佐倉幼稚園が無くなったら、私立幼稚園に受け入れてもらえない子はこれからどこに行けばいいのでしょうか。」
と涙ながらに訴えられました。

6月議会では伊藤が代表質問で、松島こずえが一般質問で幼稚園の閉園問題を取り上げてきました。
論点は、教育委員会は園児を増やす努力をこれまで一切行ってこなかったのに、入園者がひとりになったと
あわてて閉園を言い出したことは問題なこと。
これまで、入園につながる園庭解放のパンフレットやポスターが子育て世代が利用する施設や場所に一切おいて
いなかった事。
驚いたことに、幼稚園から一番近い公共施設、子育て支援を謳っている「ゆめさくら館」にもお知らせが一枚も
置いていなかったのです。

保育園の民営化問題の時でさえ「保育園あり方検討会」を立ち上げて、2年間、市としての考えを外部識者を交えて検討したのですが、
幼稚園閉園という大事な問題をたった2~3か月で決めてしまう教育委員会、佐倉市の姿勢には、幼児教育をどう考えているのか。
インクルーシブ教育を口ではいいながら、本気で取り組む気があるのか疑問です。

2019年幼児教育無償化が始まり、このままだと公立幼稚園の入園者が減ってしまうので、3年保育を検討してほしい、
と在園の8割の保護者が声を上げました。
2021年8月、教育委員会会議で3年保育化が協議され、前向きに議論されたにもかかわらず、たった1か月で「3年保育化」
は白紙撤回されてしまったのです。
聞けば、私立幼稚園協会が「佐倉幼稚園を3年保育にすることは民営圧迫だ」と反対したから、というのです。
あの時3年保育にしていれば、園児減少に歯止めがかかったはずです。

閉園の理由を、園児がひとりとなってしまい、十分な教育環境とは言えないため、と言っています。
文科省の幼児教育の適正配置基準は先生一人に「15人から20人」との事ですが、先生が少ないのは
ダメというだけであって、今も4歳児5歳児合体した縦割りクラスですが、何ら問題はないのです。
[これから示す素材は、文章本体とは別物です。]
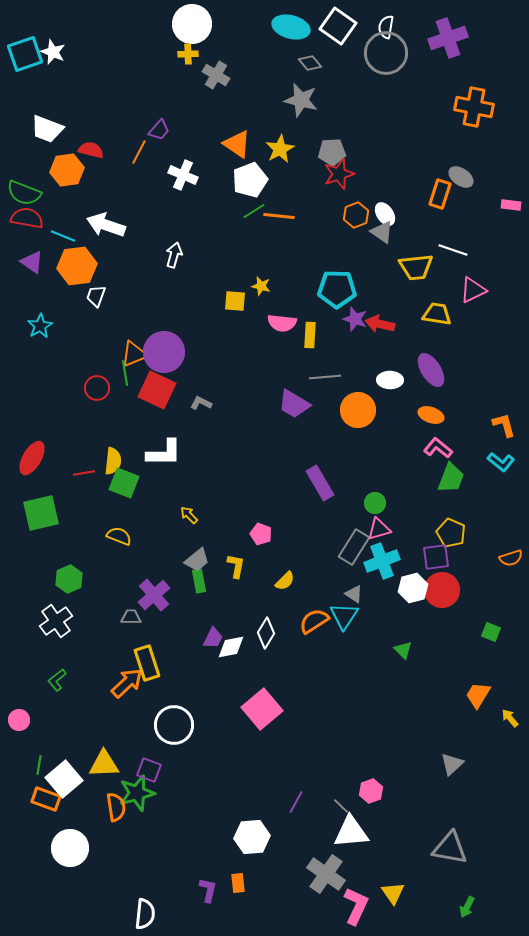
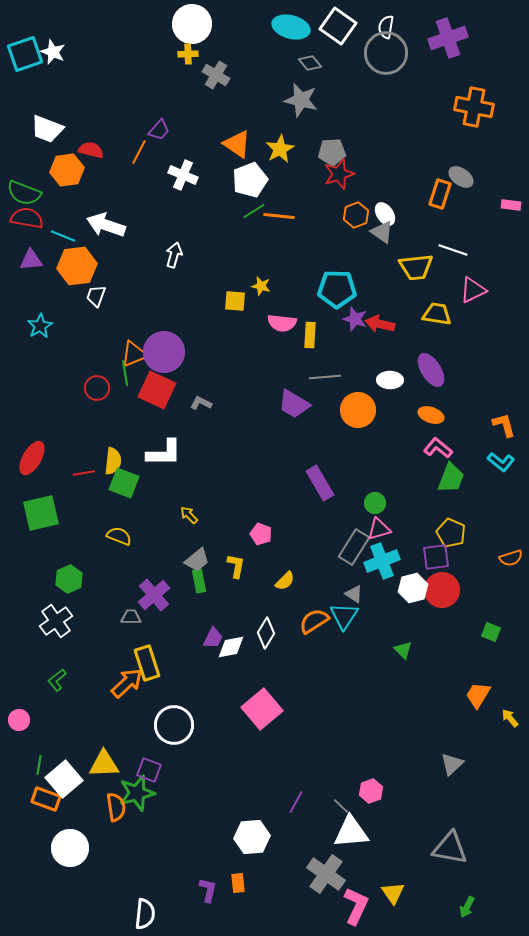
purple triangle at (32, 262): moved 1 px left, 2 px up; rotated 40 degrees counterclockwise
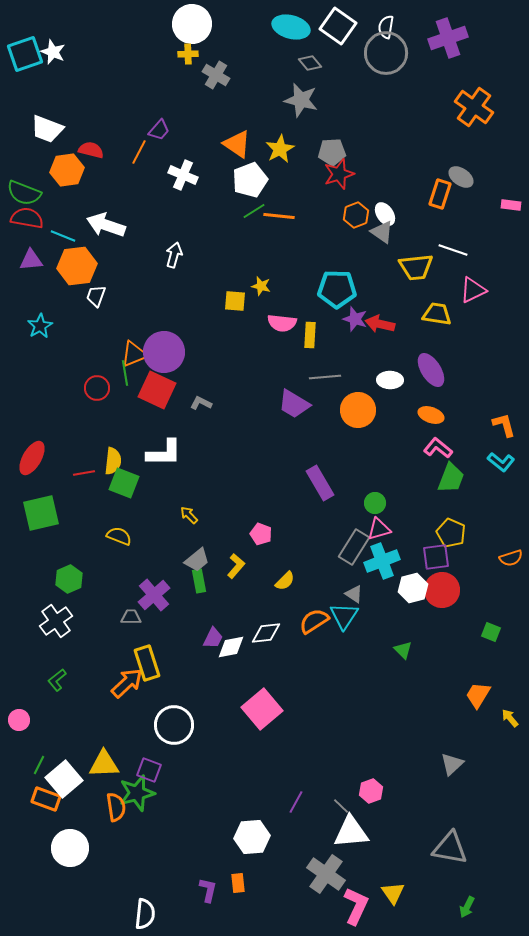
orange cross at (474, 107): rotated 24 degrees clockwise
yellow L-shape at (236, 566): rotated 30 degrees clockwise
white diamond at (266, 633): rotated 52 degrees clockwise
green line at (39, 765): rotated 18 degrees clockwise
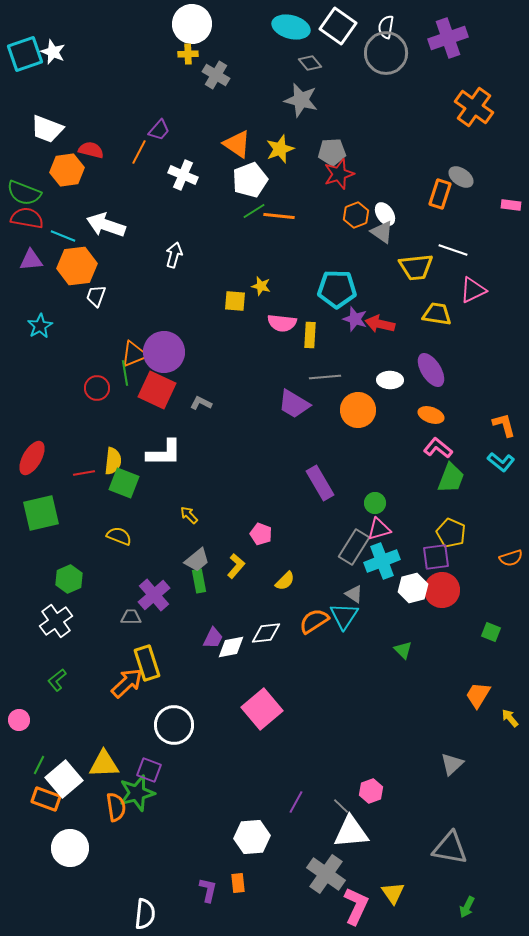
yellow star at (280, 149): rotated 8 degrees clockwise
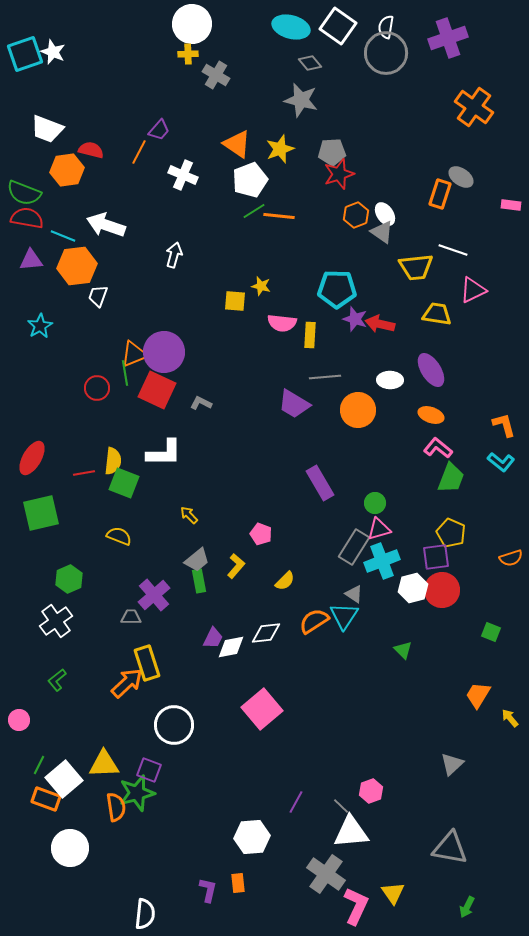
white trapezoid at (96, 296): moved 2 px right
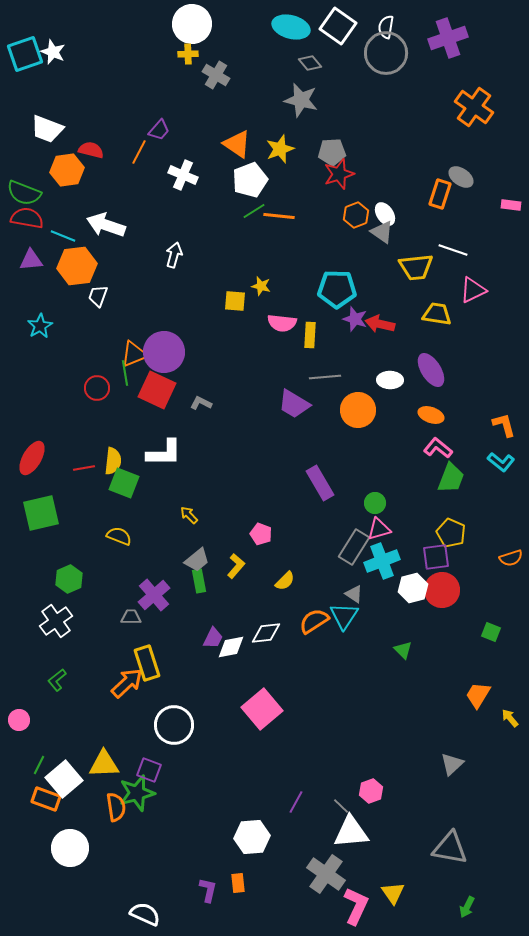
red line at (84, 473): moved 5 px up
white semicircle at (145, 914): rotated 72 degrees counterclockwise
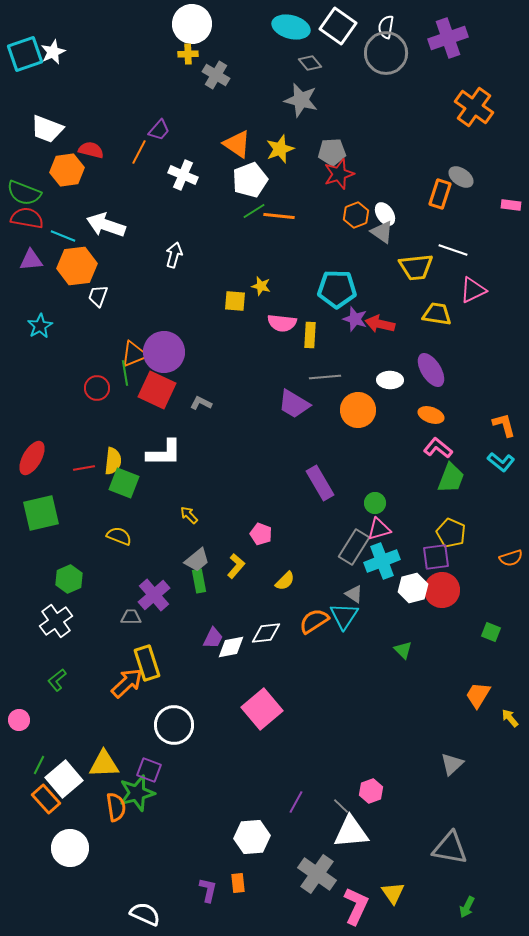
white star at (53, 52): rotated 25 degrees clockwise
orange rectangle at (46, 799): rotated 28 degrees clockwise
gray cross at (326, 874): moved 9 px left
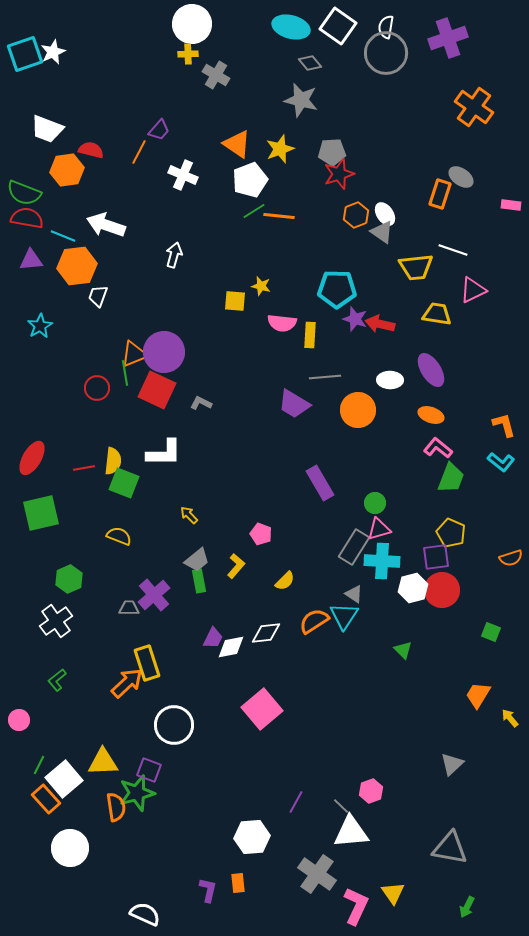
cyan cross at (382, 561): rotated 24 degrees clockwise
gray trapezoid at (131, 617): moved 2 px left, 9 px up
yellow triangle at (104, 764): moved 1 px left, 2 px up
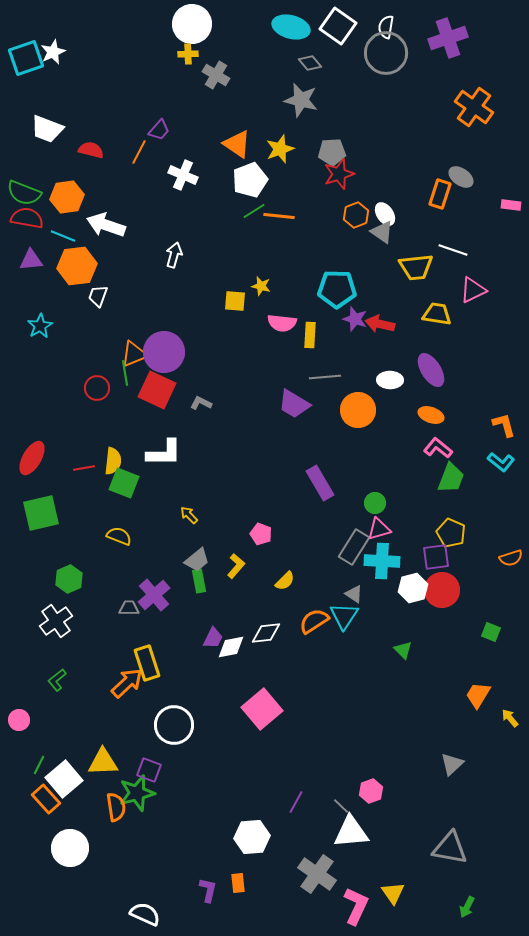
cyan square at (25, 54): moved 1 px right, 4 px down
orange hexagon at (67, 170): moved 27 px down
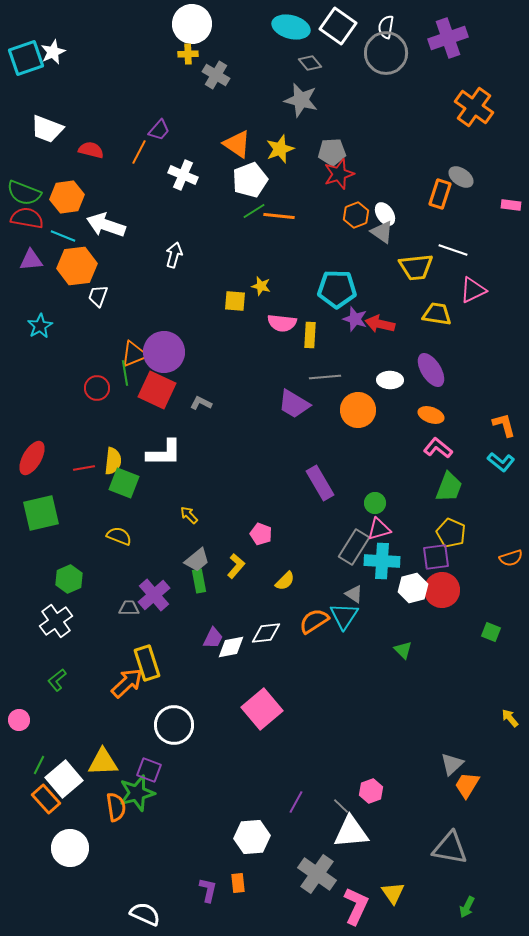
green trapezoid at (451, 478): moved 2 px left, 9 px down
orange trapezoid at (478, 695): moved 11 px left, 90 px down
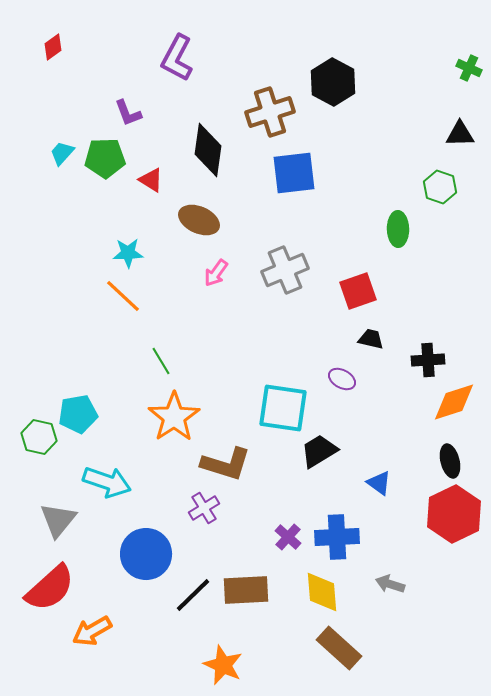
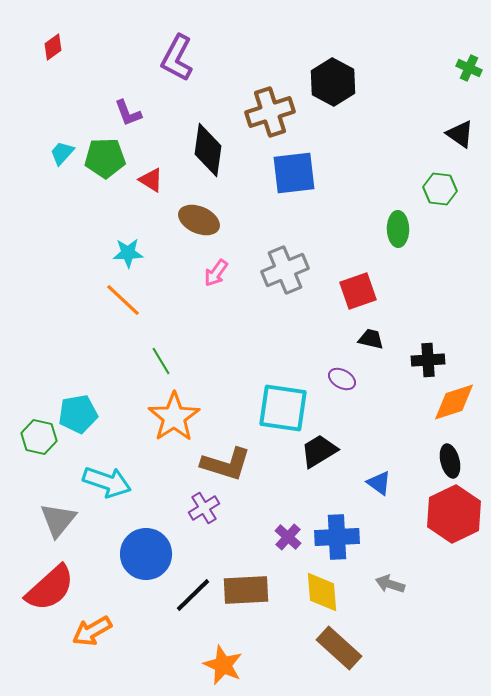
black triangle at (460, 134): rotated 36 degrees clockwise
green hexagon at (440, 187): moved 2 px down; rotated 12 degrees counterclockwise
orange line at (123, 296): moved 4 px down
また、来年度に入園したいと2年保育を待っていた子どもたちは何人もいます。
いまさら、私立幼稚園に行きなさい、というのは酷い話です。

また、公立幼稚園の予算が8800万円もかかっている、というのも閉園を急ぐ理由に挙げています。
しかし、人件費が一番大きく、先生方は配置換えになるだけで、経費全体としては削減されるものではありません。

私立幼稚園は障がいのある子を入園させれば、幼稚園教師を加配しなければなりません。
私立幼稚園の中には、頑張って障がいのある子を受け入れていますが、その分がすべて補助される訳ではなく、
経営面から考えても、公立幼稚園のようにはいきません。
公立幼稚園の役割は私立幼稚園とは別のところにあるはずです。

閉園ありきではなく、時間をかけて佐倉市の公立幼稚園のあり方を検討すべきです。

~9月23日朝日新聞の記事から~
今春、自閉症の次男が卒園した保護者は、「通わせてもらって本当に良かった」と感謝。
別の自治体から3年前に自閉症の長男が通える幼稚園を探していて、私立では障害を伝えると、園の見学すらさせてもらえなかった。
特別支援学校の幼稚部に入園したが、母子通園を求められ、負担があった。
そこで療育支援が手厚いと聞いた佐倉市に転居。
児童発達支援センターに紹介された佐倉幼稚園に入園した。
「自閉症の子どもがウエルカムな姿勢がありがたかった」と振り返る。
「佐倉幼稚園のすばらしさを受け継いでほしい」と願う。



一度閉園にしてしまうと、インクルーシブ教育のノウハウがなくなってしまいます。
これこそ、公立幼稚園の役割ではないでしょうか。
そして、佐倉市が長年培ってきた財産です。

26日火曜日の閉会日に決まります。